Question

Let R=\left\\{ \left( a,b \right):a,b\in Z\text{ }and\text{ }\left( a+b \right)\text{ }is\text{ }even \right\\}. Show that R is an equivalence relation on Z.

Answer 1

Hint: In this question, we are asked to prove a relation R as equivalence relation. For that we will prove that the relation is reflexive, symmetric, and transitive. And we know, reflexive relation is $aRa$, symmetric relation is $aRb$, and transitive relation is if $aRb$ and $bRc$, then $aRc$.

Complete step-by-step answer:
In this question, we are asked to prove that, R=\left\\{ \left( a,b \right):a,b\in Z\text{ }and\text{ }\left( a+b \right)\text{ }is\text{ }even \right\\} is an equivalence relation on Z. To prove this, we have to prove that R is a reflexive relation, symmetric relation and transitive relation. If any of the three does not satisfy, then R will not be an equivalence relation.
So, let us first go for the reflexive relation. Reflexive relation is a relation in which each element maps for itself. So, for, \left\\{ \left( a,a \right):a\in Z \right\\}, we have to prove that it satisfies relation R, which is (a + b) is even. We know that when 2 equal numbers are added, then we get, a + a = 2a. And we know that, if 2 is a factor of any number, then the number is even. So, we can say 2a is even. Therefore, we can write a + a is even.
Hence, we can say that R is reflexive.
Now, let us go with a symmetric relation. Symmetric relation is a relation which is satisfied by the converse relation also. For example, if $aRb$ is satisfied, then for symmetric relation, $bRa$ should also be satisfied. Here, we have been given a relation, R=\left\\{ \left( a,b \right):a,b\in Z\text{ }and\text{ }\left( a+b \right)\text{ }is\text{ }even \right\\}. Now, if we take a + b, then we know that in addition there is a commutative property, which means that a + b =b + a. So, if a + b is even, then definitely b + a will also be even.
Hence, we can say that R is a symmetric relation.
Now, let us consider the transitive relation.
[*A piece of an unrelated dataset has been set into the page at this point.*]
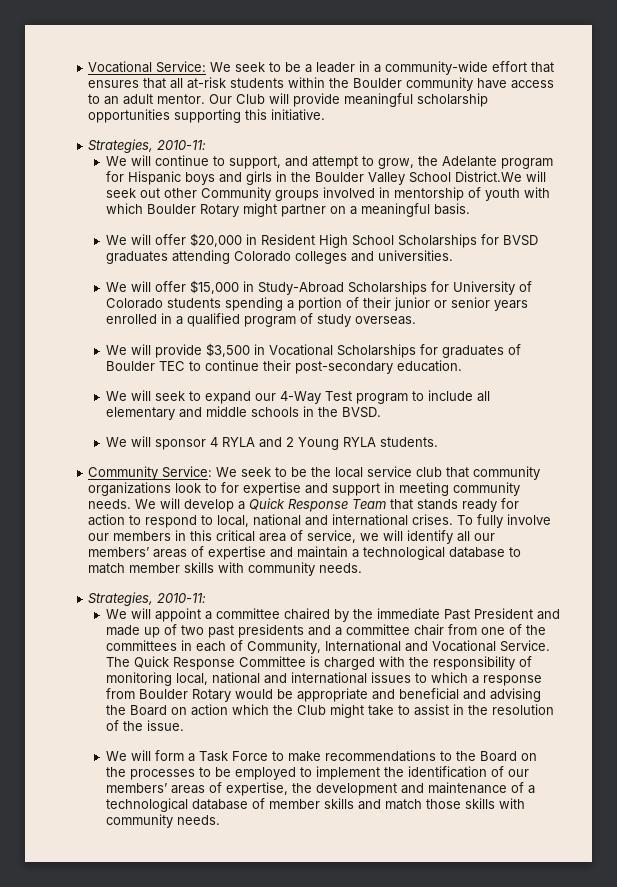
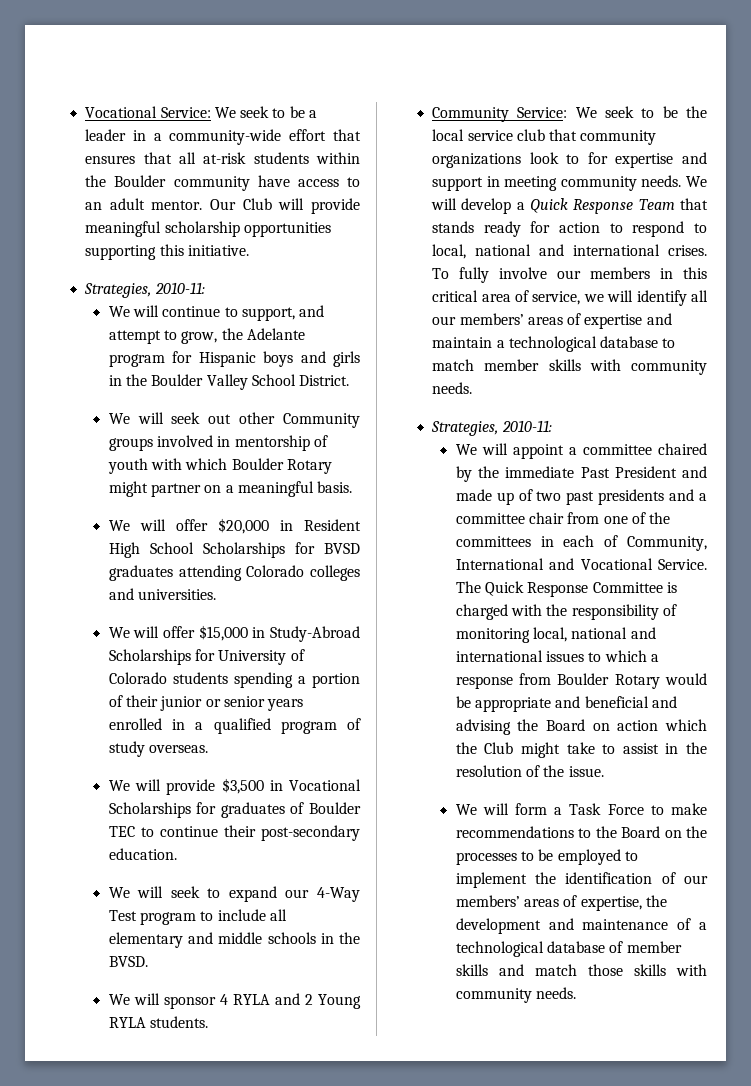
[454,171,522,182] District.We -> [299,375,350,386] [108,413,130,424] District. // We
Transitive relation is a relation which states that if $XRY$ and $YRZ$ are there, then $XRZ$. So, to check the transitive relation of R, we will consider (a, b) and (a, c). So, if $aRb$, that is (a + b) is even, and $bRc$, that is (b + c) is even, then we will try to find whether (a + c) is even or not. We know that the sum of 2 even numbers is even. So, we can say that (a + b) + (b + c) is even, which can also be written as, (a +c) + 2b. Now, for (a + c) + 2b to be even, (a + c) should be even because 2b is even and an even number is produced only when 2 even numbers are added or 2 odd numbers are added. Hence, we can say that (a + c) is even.
Therefore, we can say that R is a transitive relation too.
Now, we have proved that R is reflexive, symmetric, and transitive relation, which are the conditions of equivalence relation. Hence, we can say that, R=\left\\{ \left( a,b \right):a,b\in Z\text{ }and\text{ }\left( a+b \right)\text{ }is\text{ }even \right\\} is an equivalence relation.

Note: While proving the question, we need to remember that whenever 2 is a factor of a number, then the number is even. Also, we should keep in mind that even numbers are produced either by the sum of 2 evens or by the sum of 2 odd numbers. We may make silly mistakes, so we should be careful while solving the questions.